Le dichiarazioni di Khan possono anche essere lette come affermazione di un nazionalismo pakistano, che non ha bisogno di “asservimento” ad altre culture, e un invito ai suoi concittadini a superare le numerose divisioni sociali, etniche e religiose in favore di un’unità nazionale. Molte sue iniziative di politica interna sembrerebbero portare in questa direzione, così come la politica estera esprime il tentativo di bilanciare le varie influenze e di evitare collisioni con altri Stati, anche se il conflitto con l’India sul Kashmir sembra lontano da una soluzione. I rapporti del Pakistan con gli Stati Uniti non sono più lineari come un tempo, molti accusano Washington di parteggiare per l’India, ma una rottura sarebbe rovinosa. Dall’altra parte, le relazioni con la Cina sono sempre più strette e concrete, centrate soprattutto su questioni economiche, e quanto avvenuto in Afghanistan tenderà a rafforzarle.
Una situazione che si mostra molto delicata, tenendo presente che il potere reale è in mano ai militari, essendo l’esercito pakistano piuttosto forte e ben armato. Inoltre il Pakistan, come l’India e la Cina, possiede ordigni nucleari. La vittoria dei talebani rischia di rendere la situazione più critica per il Pakistan, mettendo in difficoltà la sua politica di “non allineato” e di sostanziale equidistanza tra Usa e Cina. È difficile che i talebani si accontentino della vittoria a casa loro e smettano di operare in territorio pakistano, nel quale i pashtun sono la seconda comunità etnica (15%) dopo i punjabi (circa 45%).

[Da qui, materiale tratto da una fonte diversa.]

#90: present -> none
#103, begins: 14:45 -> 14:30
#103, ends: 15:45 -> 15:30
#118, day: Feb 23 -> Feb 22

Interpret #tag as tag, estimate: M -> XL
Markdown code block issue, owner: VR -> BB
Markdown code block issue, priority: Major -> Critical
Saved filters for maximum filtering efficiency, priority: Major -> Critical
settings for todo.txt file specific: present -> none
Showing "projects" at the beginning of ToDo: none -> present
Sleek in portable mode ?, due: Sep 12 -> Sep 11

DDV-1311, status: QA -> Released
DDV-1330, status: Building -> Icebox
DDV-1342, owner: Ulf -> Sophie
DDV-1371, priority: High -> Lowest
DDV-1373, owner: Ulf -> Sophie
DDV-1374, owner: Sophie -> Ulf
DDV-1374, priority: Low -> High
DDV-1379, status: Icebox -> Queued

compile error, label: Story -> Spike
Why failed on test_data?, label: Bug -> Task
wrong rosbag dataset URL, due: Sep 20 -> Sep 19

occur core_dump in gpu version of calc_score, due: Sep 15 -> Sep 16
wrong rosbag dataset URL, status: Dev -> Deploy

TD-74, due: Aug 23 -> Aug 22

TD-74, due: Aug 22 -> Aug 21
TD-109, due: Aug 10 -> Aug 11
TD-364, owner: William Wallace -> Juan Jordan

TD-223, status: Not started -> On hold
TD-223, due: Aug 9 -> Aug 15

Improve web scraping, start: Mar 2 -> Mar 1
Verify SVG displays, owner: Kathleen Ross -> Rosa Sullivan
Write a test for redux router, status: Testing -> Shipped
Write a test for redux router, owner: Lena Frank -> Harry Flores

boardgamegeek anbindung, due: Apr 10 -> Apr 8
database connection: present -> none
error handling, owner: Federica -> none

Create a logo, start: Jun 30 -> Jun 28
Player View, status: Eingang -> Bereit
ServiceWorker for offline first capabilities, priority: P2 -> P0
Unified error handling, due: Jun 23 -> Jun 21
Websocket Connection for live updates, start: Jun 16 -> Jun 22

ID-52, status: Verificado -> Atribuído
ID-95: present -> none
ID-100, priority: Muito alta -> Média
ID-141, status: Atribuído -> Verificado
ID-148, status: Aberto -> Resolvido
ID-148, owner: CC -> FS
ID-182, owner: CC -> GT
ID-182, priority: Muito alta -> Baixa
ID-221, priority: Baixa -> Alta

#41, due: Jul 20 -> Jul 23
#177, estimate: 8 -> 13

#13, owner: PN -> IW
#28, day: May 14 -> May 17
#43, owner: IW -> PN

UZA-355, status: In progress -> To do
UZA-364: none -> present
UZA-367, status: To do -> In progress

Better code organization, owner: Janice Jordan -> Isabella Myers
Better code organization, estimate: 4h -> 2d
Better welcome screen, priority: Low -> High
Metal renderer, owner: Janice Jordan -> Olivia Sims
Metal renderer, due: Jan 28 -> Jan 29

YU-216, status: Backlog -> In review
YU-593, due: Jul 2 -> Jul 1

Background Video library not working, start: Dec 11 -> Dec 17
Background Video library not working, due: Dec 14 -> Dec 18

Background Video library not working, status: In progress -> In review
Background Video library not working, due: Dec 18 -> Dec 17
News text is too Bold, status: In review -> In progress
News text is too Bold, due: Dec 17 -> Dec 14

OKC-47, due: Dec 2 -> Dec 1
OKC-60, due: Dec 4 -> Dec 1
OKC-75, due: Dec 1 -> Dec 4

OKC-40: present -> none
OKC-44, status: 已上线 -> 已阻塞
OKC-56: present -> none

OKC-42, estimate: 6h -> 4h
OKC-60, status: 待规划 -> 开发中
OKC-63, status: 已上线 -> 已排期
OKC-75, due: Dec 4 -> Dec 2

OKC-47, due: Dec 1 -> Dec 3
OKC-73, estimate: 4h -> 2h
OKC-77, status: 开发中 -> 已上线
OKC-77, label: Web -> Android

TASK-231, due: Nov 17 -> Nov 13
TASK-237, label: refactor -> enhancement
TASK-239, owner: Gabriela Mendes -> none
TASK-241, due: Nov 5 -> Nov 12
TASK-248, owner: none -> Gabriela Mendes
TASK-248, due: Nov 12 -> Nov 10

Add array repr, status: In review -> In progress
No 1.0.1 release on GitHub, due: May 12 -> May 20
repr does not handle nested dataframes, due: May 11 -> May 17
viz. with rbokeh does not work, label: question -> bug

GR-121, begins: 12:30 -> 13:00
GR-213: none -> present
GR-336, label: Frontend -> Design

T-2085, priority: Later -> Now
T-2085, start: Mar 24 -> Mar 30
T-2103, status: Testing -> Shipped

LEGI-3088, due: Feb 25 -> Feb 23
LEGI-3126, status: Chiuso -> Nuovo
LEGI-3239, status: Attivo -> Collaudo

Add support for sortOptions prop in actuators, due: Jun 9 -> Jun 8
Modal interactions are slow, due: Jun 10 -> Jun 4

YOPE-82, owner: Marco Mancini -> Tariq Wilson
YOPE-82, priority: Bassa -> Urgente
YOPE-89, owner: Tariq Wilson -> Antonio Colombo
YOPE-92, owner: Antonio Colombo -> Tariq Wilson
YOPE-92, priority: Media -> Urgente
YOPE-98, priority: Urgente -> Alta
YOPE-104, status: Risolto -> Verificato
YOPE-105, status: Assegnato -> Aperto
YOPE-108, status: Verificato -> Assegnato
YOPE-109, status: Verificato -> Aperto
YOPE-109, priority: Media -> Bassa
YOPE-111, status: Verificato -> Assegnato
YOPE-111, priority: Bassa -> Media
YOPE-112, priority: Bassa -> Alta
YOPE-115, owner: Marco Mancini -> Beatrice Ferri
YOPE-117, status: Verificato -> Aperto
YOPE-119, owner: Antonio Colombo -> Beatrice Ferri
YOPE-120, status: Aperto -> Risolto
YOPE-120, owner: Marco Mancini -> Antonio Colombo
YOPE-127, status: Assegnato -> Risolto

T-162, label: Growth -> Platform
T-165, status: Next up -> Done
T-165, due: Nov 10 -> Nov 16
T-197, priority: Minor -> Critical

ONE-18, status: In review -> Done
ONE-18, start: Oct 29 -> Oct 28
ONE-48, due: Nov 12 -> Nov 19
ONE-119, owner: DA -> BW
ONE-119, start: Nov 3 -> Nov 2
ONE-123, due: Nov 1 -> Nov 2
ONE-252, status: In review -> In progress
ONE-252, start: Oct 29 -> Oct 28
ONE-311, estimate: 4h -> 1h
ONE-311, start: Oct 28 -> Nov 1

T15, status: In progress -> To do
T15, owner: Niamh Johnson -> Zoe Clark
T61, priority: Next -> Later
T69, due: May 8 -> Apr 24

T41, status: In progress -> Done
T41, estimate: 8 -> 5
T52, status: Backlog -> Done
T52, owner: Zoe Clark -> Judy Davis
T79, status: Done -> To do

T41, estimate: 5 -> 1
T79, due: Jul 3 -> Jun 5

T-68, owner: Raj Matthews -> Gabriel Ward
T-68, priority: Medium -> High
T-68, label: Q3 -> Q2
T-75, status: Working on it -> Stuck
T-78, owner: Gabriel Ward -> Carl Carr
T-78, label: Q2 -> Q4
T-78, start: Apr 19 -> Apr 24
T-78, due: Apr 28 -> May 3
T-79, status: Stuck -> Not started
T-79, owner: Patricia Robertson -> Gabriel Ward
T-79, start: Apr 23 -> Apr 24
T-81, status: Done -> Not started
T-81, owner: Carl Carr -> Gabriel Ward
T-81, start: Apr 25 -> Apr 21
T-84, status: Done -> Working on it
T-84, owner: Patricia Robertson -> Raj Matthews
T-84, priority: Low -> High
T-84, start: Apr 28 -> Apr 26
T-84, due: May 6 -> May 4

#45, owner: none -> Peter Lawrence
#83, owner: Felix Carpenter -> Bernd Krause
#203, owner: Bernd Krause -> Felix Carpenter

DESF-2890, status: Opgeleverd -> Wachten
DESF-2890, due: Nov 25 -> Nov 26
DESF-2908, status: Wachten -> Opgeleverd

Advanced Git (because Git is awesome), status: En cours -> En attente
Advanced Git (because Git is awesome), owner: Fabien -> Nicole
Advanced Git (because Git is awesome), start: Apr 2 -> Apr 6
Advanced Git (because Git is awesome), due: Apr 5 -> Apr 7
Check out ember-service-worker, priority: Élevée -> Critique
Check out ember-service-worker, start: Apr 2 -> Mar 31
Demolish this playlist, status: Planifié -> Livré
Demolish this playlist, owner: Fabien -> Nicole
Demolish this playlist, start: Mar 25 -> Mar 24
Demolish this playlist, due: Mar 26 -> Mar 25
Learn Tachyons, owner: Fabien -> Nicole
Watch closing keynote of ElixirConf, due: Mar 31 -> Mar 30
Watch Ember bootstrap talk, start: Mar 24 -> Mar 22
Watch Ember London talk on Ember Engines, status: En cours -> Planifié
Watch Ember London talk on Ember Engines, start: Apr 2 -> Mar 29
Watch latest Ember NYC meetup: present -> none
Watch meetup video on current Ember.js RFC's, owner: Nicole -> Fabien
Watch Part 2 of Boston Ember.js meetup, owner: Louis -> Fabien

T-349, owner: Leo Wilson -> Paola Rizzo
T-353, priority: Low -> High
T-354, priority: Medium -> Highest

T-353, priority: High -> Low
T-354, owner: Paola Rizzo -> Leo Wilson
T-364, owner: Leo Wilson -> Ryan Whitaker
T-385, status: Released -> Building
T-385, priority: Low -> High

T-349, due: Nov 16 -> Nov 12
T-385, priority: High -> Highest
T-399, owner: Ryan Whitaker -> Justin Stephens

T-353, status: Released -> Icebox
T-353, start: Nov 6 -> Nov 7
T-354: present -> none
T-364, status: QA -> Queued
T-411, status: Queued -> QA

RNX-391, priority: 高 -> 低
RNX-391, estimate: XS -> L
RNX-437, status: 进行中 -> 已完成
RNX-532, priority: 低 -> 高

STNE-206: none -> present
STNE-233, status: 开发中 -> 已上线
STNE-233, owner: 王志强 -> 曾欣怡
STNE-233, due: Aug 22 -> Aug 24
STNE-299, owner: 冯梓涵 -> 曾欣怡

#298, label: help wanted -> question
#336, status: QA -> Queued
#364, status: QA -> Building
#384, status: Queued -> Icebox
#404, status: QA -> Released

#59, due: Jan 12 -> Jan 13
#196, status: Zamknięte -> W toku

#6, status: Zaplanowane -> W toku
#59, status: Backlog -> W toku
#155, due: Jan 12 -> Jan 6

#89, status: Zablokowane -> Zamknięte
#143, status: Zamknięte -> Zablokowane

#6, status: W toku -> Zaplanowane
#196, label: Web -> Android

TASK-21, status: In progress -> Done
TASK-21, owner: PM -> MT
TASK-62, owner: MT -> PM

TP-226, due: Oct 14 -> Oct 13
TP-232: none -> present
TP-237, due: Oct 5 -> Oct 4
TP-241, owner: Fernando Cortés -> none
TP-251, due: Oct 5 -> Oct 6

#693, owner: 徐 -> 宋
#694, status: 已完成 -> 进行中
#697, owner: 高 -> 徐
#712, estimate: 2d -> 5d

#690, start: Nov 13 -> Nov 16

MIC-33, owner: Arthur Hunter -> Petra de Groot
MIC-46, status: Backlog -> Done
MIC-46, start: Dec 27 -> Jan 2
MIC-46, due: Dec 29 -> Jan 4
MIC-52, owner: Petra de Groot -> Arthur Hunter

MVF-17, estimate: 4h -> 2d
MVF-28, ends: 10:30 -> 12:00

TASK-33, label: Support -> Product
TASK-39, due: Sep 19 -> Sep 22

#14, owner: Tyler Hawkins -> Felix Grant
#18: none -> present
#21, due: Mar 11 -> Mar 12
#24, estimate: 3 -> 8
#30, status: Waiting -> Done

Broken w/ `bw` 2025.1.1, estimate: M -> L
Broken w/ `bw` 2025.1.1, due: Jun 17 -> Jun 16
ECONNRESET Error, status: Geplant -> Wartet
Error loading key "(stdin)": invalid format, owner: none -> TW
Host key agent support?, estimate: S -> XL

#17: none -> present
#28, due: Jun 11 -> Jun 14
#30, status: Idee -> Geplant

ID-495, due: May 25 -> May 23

Un punto su cui Khan e Bhatti sembrano convergere, in accordo probabilmente con la maggioranza dei pakistani, è che l’Afghanistan debba risolvere da solo i suoi problemi, pur invocando la massima solidarietà internazionale. Bhatti nell’intervista non parla di schiavitù culturale, ma dice: “È anche un bene che le forze internazionali si siano ritirate, in questo modo la popolazione afgana deve cominciare a pensare quale sia il suo futuro. Se continua a dipendere da forze straniere, la popolazione afgana non deciderà mai cosa vuole esattamente. Se adesso i talebani sono di nuovo al potere e questo agli afghani non piace, dovranno ribellarsi”. La storia è lungi dall’essere finita.